被験者12は、左手上腕部に阻血用カフ31とエコープローブ32とを備えたアタッチメント100を取り付けて、ECG電極33を胸部に接触固定して測定を行う。
2 頸動脈血管肥厚度(IMT)検査装置
3 上腕動脈血管内皮拡張度(FMD)検査装置
4 総合診断・評価装置
10 LAN
11 リニアプローブ
12 被験者
13 縦断像
14 横断像
21 超音波装置
22 リニアプローブ
23 フォトアイソレータ
24 デジタル出力ボード
25 パーソナルコンピュータ
26 デジタル入力ボード
27 接続ケーブル
28 プリンター
31 阻血用カフ
32 エコープローブ
33 ECG電極
34 自動阻血装置
35 汎用エコー装置
36 コンピュータ装置
100 アタッチメント
Claims (8)
- 超音波を使用するプローブを被験者の被験部に当て前記被験部の画像を採取して診断する超音波診断手段と、前記超音波診断手段によって採取された画像データおよび診断結果を、デジタルまたはアナログの映像信号若しくは赤外線を含む光信号によってパーソナルコンピュータに伝送する手段と、前記パーソナルコンピュータにおいてメタボリックシンドロームの危険度を総合的に判定する総合診断・評価手段と、
を備え、
前記超音波診断手段として、頸動脈にプローブを当て頸動脈の血管肥厚度を測定する頸動脈血管肥厚度検査手段と、上腕動脈にプローブを当て血流依存性血管拡張反応を測定する上腕動脈血管内皮検査手段と、プローブを腹部上部に当て腹膜前内臓脂肪の肥厚度を測定する腹膜前内臓脂肪肥厚度検査手段と、を備えたことを特徴とするメタボリックシンドローム血管評価システム。 - 前記腹膜前内臓脂肪肥厚度検査手段は、腹部上部にプローブを縦断的あるいは横断的に当てた時の腹膜前内臓脂肪厚像を採取して前記パソコンに送出し、さらに前記総合診断・評価手段は、前記パソコン内に送出された前記腹膜前内臓脂肪厚像から腹直筋が交差するラインである白線の輝度ラインと肝臓の上部に位置する腹膜輝度ラインとを検出するライン検出手段を備えたことを特徴とする請求項1記載のメタボリックシンドローム血管評価システム。

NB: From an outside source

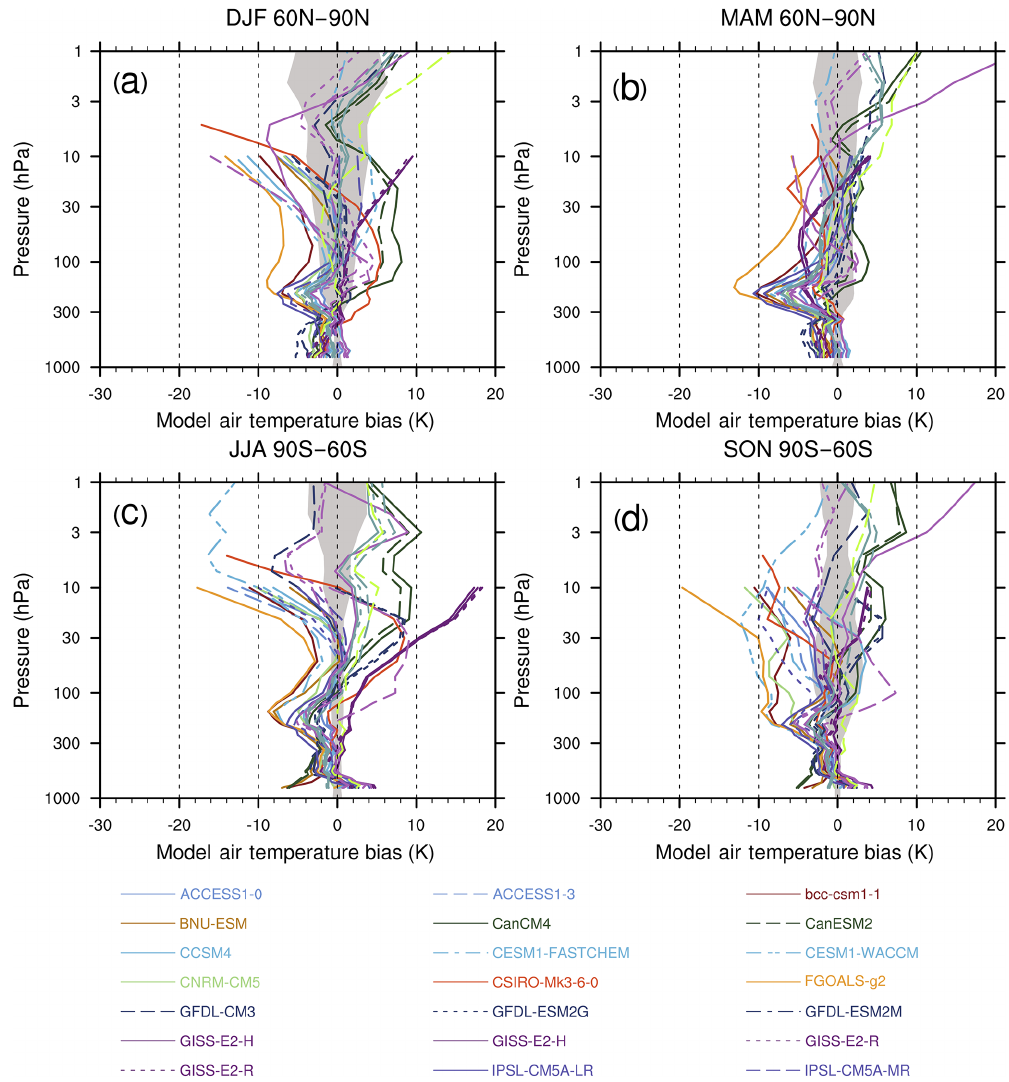
Figure 42. CCM climatological mean temperature biases for (a, b) 60–90 ◦ N and (c, d) 60–90 ◦ S for the (a, c) winter and (b, d) spring seasons for the period 1980 to 1999. Biases are calculated relative to ERA-40 reanalyses. The grey area shows ERA-40 plus and minus 1 standard deviation about the climatological mean. Similar to Fig. 1 of Eyring et al. (2006) and produced with the recipe_eyring06jgr.yml . See details in Sect.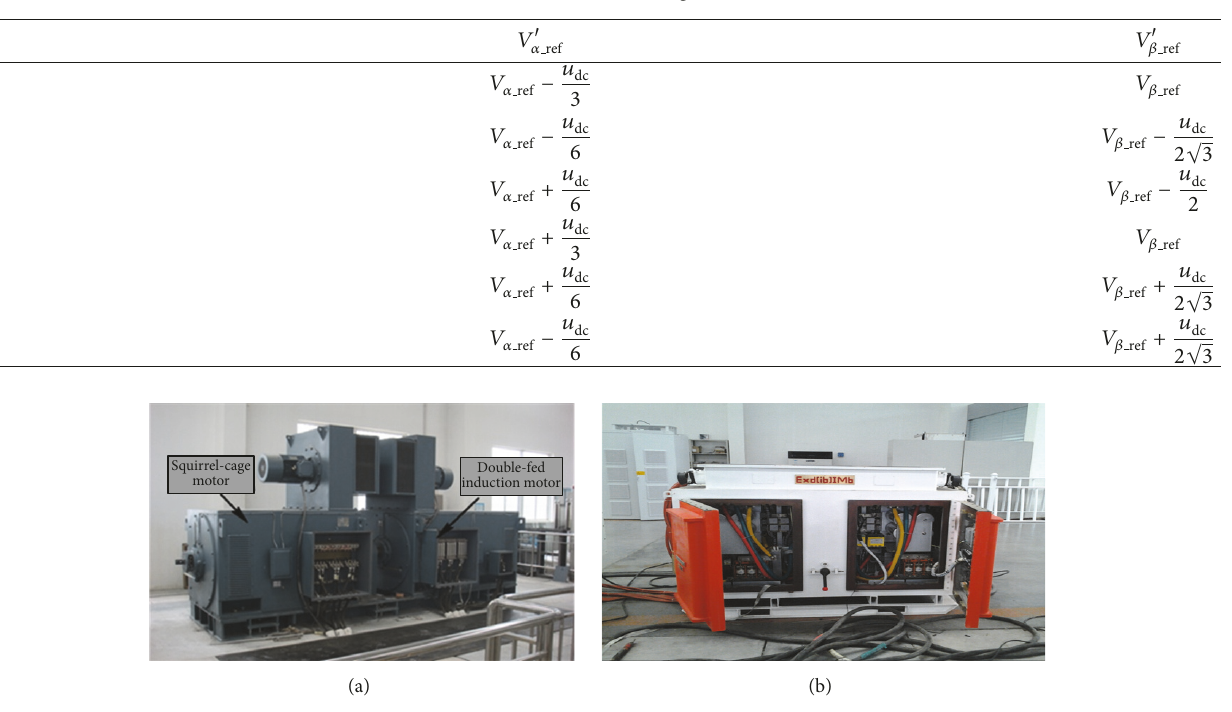
Table 2: Vector translations of reference voltages under different 𝑆 values.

- 前記ライン検出手段は、テンプレート上でプローブと皮膚接触面とを一致させて切り出された画像内で上部の輝度が幾分高くなる白線ガイドラインに沿ったマウス移動および白線ガイドラインの下に表示される腹膜線の腹膜ガイドラインとに沿ったマウス移動によって抽出される白線と腹膜線とから、予め手入力された検出帯ガイドラインで囲われた範囲内で、前記白線の最大輝度ポイントと前記腹膜線の最大輝度ポイントとを摘出することにより、前記白線の輝度ラインと前記腹膜輝度ラインとを決定する最大輝度検出手段を備えたことを特徴とする請求項2記載のメタボリックシンドローム血管評価システム。
- 前記腹膜前内臓脂肪肥厚度(PFT)検査手段では、前記検出された白線の最大輝度ポイントと腹膜線の最大輝度ポイントとを、共にペンまたは消しゴムを範疇に含むツールによって修正可能であり、さらに前記修正後の前記白線の最大輝度ポイントと前記腹膜線の最大輝度ポイントとを対象にして、最小自乗法による白線輝度回帰曲線および腹膜回帰曲線を求めることを特徴する請求項3記載のメタボリックシンドローム血管評価システム。
- 前記ライン検出手段は、決定した白線最大輝度ポイント、腹膜最大輝度ポイントを対象に最小自乗法による白線輝度回帰曲線および腹膜回帰曲線を引く手段を備えると共に、前記2つの回帰曲線からその間の距離を最大肥厚距離および平均肥厚距離を求めて、それぞれ最大内臓脂肪厚、平均内臓脂肪厚として算出する手段を備えたことを特徴とする請求項3または請求項4記載のメタボリックシンドローム血管評価システム。
- 前記総合診断・評価手段は、前記最大内臓脂肪厚および平均内臓脂肪厚と、我が国の内臓脂肪の標準である臍部輪切りCTから内臓脂肪面積を算出する、いわゆるCT法との相関についての知見とに基づいて内臓脂肪面積を評価することを特徴とする請求項5記載のメタボリックシンドローム血管評価システム。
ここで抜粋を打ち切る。